Blonde's Eye View: Canary Wharf word associaton
COMMENTby Angela Clarke
There's a charming scene in the movie Skyfall, in which a disillusioned James Bond, played by Daniel Craig, takes a word association test. When the psychologist says "day", he says "wasted".
We know how you feel, Bondy-mate, we've all been there.
Craig makes a great sociopathic James Bond, until you realise he pouts when he runs. It's like he's chasing down terrorists while doing duckface. "I will save the world and always be Selfie ready"' The Man with the Golden Pout. Octopouty. Licence to (duck)bill.
But I digress. I've followed my own word association. What's the first thing that comes to mind when I say "Canary Wharf?" Work? Prison? Expensive coffee? I've written before about those who react to a mention of the Wharf with a kneejerk "soulless". I'm guilty too.

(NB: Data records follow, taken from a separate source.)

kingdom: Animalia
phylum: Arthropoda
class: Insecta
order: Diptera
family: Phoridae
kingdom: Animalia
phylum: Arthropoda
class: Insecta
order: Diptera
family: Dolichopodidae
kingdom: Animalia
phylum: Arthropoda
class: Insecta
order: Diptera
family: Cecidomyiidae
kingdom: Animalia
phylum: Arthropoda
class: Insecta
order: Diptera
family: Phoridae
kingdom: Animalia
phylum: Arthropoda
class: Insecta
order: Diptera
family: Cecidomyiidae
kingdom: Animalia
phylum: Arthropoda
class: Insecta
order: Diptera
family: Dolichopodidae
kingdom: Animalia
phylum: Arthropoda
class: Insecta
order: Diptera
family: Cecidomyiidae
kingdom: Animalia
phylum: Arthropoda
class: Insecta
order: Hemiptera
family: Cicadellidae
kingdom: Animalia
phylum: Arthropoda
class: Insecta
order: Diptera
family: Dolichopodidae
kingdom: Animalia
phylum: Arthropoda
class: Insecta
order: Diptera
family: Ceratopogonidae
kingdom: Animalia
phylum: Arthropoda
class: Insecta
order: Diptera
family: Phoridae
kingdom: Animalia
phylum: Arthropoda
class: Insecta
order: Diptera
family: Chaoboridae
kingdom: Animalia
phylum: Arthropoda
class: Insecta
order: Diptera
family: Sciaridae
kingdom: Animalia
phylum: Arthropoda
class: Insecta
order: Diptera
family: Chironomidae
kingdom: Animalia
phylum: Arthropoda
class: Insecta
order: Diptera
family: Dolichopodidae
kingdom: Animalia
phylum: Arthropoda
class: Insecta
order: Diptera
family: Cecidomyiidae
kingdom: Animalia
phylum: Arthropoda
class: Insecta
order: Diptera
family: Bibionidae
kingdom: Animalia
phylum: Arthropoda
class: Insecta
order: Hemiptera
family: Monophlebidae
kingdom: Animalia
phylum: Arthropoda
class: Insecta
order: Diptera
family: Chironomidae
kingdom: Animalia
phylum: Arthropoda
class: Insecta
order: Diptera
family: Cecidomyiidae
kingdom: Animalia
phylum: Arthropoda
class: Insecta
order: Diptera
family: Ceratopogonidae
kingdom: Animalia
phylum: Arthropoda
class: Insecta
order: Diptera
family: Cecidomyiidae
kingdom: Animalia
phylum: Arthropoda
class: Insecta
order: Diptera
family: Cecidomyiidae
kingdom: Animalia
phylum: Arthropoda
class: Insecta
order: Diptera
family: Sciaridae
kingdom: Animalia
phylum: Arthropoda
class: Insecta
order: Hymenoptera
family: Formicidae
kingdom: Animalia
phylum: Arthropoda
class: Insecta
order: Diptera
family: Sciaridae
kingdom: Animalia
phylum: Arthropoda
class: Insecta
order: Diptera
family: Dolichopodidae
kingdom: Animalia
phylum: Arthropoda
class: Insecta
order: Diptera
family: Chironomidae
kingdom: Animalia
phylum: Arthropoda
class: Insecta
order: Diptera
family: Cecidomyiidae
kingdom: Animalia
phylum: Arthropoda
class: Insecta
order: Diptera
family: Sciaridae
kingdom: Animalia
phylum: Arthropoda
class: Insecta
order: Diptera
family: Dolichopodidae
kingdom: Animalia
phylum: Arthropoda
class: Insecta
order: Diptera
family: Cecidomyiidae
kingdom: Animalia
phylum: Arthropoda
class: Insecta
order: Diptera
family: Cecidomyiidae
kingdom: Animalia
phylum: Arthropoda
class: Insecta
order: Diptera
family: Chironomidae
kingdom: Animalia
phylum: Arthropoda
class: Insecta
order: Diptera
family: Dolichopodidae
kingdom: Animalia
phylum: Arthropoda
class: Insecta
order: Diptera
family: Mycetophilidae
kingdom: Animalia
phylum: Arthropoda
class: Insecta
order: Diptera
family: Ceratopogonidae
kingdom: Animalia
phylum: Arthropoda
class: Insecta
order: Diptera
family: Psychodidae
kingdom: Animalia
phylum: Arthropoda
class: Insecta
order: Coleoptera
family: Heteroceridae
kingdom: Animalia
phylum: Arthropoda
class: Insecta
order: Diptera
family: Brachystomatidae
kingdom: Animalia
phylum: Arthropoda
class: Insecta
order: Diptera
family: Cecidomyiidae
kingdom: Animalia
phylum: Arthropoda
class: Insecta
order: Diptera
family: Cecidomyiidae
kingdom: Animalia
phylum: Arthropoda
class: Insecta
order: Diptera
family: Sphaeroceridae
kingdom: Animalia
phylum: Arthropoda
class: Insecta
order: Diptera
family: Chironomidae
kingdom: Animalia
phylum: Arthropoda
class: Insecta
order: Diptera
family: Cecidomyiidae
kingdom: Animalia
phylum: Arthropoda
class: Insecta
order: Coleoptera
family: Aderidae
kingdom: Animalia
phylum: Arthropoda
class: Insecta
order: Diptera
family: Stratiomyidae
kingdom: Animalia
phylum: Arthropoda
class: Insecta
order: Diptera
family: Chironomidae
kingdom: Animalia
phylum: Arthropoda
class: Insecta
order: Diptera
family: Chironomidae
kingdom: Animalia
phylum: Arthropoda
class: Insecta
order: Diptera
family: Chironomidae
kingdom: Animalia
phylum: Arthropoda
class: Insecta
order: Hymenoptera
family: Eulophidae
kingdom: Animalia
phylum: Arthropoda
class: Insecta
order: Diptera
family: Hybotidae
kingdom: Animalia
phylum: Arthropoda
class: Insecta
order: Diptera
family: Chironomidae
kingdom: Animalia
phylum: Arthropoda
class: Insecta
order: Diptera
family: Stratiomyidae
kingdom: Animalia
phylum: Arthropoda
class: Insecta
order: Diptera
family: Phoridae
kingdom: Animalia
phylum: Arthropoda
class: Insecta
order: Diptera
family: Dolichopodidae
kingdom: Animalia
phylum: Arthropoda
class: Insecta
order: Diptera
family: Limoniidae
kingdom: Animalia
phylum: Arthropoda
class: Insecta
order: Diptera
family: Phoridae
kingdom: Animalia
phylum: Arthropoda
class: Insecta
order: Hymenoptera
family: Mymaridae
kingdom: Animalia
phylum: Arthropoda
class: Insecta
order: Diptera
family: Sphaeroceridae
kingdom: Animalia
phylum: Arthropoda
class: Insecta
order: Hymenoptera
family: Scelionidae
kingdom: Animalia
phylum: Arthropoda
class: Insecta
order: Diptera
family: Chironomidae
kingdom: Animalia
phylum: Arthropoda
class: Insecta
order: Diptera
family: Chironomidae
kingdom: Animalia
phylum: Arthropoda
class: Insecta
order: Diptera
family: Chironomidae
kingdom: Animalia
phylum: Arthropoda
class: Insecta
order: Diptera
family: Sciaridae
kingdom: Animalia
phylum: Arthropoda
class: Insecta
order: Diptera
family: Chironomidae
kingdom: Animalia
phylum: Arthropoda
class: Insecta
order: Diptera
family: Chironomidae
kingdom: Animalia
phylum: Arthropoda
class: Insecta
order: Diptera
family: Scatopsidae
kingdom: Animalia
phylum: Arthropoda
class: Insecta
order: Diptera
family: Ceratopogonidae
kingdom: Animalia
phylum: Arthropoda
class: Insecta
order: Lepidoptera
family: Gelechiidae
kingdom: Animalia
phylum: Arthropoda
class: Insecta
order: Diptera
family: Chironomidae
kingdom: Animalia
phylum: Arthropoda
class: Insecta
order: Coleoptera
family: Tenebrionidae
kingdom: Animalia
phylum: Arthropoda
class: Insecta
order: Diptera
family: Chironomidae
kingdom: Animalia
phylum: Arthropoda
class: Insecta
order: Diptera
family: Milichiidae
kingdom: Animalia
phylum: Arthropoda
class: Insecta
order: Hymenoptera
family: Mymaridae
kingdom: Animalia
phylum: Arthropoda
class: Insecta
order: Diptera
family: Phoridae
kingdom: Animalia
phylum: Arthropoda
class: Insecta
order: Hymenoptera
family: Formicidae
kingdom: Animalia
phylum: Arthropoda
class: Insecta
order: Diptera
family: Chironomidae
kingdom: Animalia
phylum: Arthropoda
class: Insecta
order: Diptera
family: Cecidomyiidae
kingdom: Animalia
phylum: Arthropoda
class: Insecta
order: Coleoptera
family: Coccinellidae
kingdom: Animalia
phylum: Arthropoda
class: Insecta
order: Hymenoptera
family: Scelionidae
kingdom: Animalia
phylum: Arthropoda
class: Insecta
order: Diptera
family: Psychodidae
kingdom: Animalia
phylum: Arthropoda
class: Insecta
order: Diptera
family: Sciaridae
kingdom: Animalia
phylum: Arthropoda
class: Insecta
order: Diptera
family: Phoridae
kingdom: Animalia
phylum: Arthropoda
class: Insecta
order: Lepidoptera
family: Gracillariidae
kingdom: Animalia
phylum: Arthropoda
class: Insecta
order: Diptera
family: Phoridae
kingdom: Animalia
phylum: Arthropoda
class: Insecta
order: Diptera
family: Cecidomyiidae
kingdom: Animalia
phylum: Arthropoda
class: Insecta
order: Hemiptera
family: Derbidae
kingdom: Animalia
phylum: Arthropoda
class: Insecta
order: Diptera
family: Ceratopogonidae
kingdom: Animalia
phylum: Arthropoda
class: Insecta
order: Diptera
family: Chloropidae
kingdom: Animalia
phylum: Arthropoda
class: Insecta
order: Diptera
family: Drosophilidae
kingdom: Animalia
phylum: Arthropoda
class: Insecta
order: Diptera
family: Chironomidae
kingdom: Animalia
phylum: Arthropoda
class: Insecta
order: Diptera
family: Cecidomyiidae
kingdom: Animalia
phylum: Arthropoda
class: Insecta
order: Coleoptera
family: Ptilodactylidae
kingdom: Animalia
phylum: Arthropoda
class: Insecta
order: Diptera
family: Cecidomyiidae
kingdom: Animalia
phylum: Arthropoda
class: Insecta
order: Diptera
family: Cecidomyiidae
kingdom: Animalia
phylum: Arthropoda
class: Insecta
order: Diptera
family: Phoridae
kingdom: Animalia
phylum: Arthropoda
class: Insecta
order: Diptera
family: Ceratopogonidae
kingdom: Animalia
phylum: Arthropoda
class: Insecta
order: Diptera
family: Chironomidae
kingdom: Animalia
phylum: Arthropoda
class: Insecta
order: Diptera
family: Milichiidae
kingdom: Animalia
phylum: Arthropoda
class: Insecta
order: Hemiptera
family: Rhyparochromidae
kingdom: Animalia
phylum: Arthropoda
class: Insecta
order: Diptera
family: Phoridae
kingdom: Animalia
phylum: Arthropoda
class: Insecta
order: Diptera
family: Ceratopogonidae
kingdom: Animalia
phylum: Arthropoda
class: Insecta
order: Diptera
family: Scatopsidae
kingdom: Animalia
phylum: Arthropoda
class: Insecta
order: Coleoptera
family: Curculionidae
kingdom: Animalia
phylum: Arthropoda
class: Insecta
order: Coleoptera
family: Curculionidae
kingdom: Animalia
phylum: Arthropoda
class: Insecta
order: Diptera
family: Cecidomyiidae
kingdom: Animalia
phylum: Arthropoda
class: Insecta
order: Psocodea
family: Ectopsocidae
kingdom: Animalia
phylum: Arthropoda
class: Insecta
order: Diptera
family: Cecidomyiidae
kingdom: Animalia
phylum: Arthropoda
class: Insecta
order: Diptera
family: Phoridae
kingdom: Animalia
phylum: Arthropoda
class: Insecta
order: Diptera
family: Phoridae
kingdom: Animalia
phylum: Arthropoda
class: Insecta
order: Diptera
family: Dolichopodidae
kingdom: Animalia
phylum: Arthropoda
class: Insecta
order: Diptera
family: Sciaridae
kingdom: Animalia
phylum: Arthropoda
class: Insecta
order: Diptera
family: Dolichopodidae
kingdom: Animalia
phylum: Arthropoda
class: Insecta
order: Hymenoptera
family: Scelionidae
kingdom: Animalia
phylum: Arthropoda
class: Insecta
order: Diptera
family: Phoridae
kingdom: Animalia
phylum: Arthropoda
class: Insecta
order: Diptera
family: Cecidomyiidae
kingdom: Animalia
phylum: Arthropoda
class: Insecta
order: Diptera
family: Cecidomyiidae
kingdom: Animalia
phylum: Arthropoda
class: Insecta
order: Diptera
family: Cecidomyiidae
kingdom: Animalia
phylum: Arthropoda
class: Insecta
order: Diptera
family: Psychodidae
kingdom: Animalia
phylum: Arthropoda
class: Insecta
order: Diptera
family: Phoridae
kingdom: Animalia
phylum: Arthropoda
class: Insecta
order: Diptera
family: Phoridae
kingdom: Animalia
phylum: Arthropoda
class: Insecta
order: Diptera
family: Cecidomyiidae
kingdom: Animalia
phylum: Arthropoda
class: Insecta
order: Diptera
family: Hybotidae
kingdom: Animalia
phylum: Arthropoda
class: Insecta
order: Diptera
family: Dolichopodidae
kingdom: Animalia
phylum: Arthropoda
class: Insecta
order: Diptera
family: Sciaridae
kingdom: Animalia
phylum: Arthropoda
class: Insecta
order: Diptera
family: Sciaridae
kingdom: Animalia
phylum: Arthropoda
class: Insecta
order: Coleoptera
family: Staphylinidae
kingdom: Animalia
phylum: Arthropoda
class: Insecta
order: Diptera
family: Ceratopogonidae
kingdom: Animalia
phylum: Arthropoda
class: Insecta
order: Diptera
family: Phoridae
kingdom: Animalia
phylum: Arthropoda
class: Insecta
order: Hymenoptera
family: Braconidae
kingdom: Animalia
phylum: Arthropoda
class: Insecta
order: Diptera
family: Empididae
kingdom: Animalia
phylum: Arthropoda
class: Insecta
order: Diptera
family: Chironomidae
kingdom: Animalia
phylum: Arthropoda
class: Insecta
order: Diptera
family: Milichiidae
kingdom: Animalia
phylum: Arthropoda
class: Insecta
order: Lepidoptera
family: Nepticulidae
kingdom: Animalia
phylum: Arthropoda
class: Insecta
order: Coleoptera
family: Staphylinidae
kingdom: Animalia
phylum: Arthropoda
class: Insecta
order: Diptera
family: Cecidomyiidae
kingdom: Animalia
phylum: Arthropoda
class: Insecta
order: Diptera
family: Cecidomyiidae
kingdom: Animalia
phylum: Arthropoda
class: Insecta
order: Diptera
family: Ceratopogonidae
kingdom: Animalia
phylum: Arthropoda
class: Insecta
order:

If someone says they work for an investment bank, I immediately assume they're based in Canary Wharf. Forget the City, in my mind London's global banking industry is solely housed in the towers of E14.
I imagine them chock full with a mix of Patrick Bateman from American Psycho, and Mr Banks from Mary Poppins.
So what's the first thing that comes into your head when you see me, a columnist for The Wharf? (No swears, thanks).
This week I found out, when I presented a gong at the Limelight Film Awards - which supports and celebrates new film industry talent.
A glitzy, red carpet bash at The Troxy, I got my hair done and donned my best frock. As I took to the stage they paired me with a fellow award presenter: an accountant. An accountant!
Because when you say you write for The Wharf, that's the first thing that comes to mind.